▶ **Task list**:
1) In the news item on Boyd Gaming's tender offer, which bank is the paying agent for the redemption of the remaining notes?
2) Copy out the news item on Boyd Gaming's tender offer word for word, starting at "The tender offer expired" and ending at "the tender offer.".

Boyd Gaming completes tender offer for Coast Hotels and Casinos 9½% notes, calls remaining notes

New York, July 1 - Boyd Gaming Corp. (B1/BB-) said it has completed its tender offer and related solicitation for the 9½% senior subordinated notes due 2009 issued by Coast Hotels and Casinos Inc. (B2/B), which is being acquired by Boyd.

The tender offer expired as scheduled at 9 a.m. ET July 1 without further extension, coinciding with the consummation of its acquisition of Coast Casinos Inc., the parent company of Coast Hotels and Casinos.

As of that deadline, $300.6 million of the notes, or 92.5% of the outstanding principal amount, had been tendered by their holders for purchase by Boyd, up slightly from the $300.5 million (statistically, also 92.5%) which had been tendered by June 9, when the company last announced noteholder participation.

Boyd accepted all notes for purchase and paid for them under the terms of the tender offer.

It also said amendments to the notes' indenture, previously approved by the noteholders, have now become operative and govern the notes, including the $24.4 million of the notes which were not tendered in the offer and which remain outstanding.

Boyd said that Coast has notified the trustee for the notes that it will redeem all of the remaining notes in full on Aug. 2 at a redemption price of $1,047.50 per $1,000 principal amount of notes plus interest accrued and unpaid up to the redemption date.

The redemption of the notes will be funded from availability under Boyd Gaming's credit facility. The paying agent for the redemption is the U.S. Bank NA in St. Paul, Minn., which will notify all remaining noteholders of procedures for the redemption.

As previously announced, Boyd Gaming - a Las Vegas-based casino operator buying Coast Casinos, also a Las Vegas casino company, in a previously announced $820 million merger expected to close in mid-2004, subject to the receipt of various regulatory and other approvals - said on May 17 that it had begun a cash tender offer and consent solicitation for any and all of the $325 million outstanding principal amount of the 9½% notes issued by Coast Hotels and Casinos. Boyd said it was also seeking Coast noteholder consent to certain proposed indenture amendments what would amend or eliminate substantially all of the restrictive covenants, certain events of default and other related provisions contained in the indentures' notes.

Boyd set a consent deadline of 5 p.m. ET May 27 and initially said the offer would expire at 9 a.m. ET June 16, which was subsequently extended.

▶ **Information shown**:
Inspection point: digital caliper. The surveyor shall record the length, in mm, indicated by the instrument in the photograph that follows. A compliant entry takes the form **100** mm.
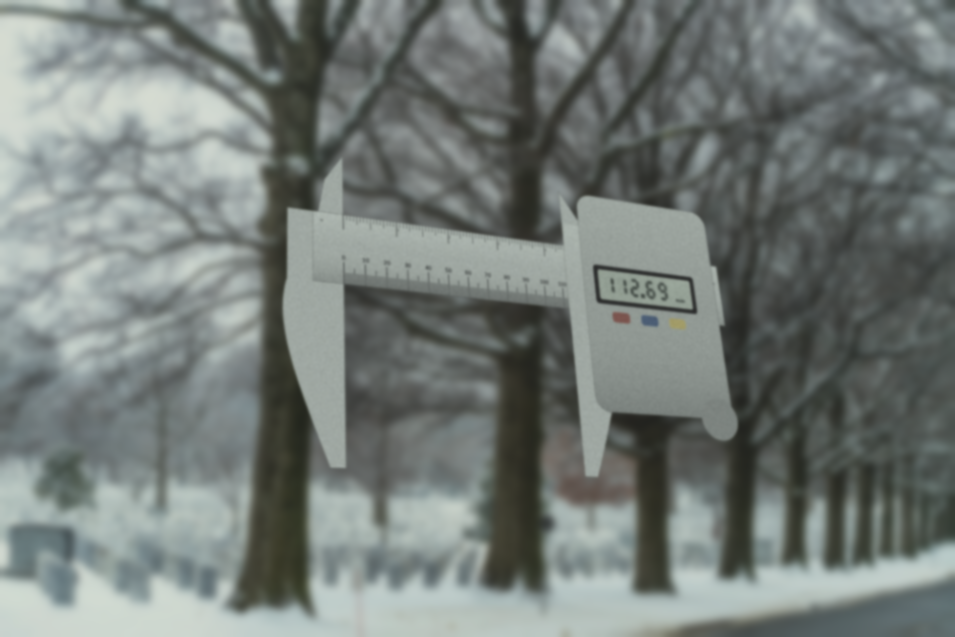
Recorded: **112.69** mm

▶ **Response list**:
1) The U.S. Bank NA in St. Paul, Minn.

2)
The tender offer expired as scheduled at 9 a.m. ET July 1 without further extension, coinciding with the consummation of its acquisition of Coast Casinos Inc., the parent company of Coast Hotels and Casinos.

As of that deadline, $300.6 million of the notes, or 92.5% of the outstanding principal amount, had been tendered by their holders for purchase by Boyd, up slightly from the $300.5 million (statistically, also 92.5%) which had been tendered by June 9, when the company last announced noteholder participation.

Boyd accepted all notes for purchase and paid for them under the terms of the tender offer.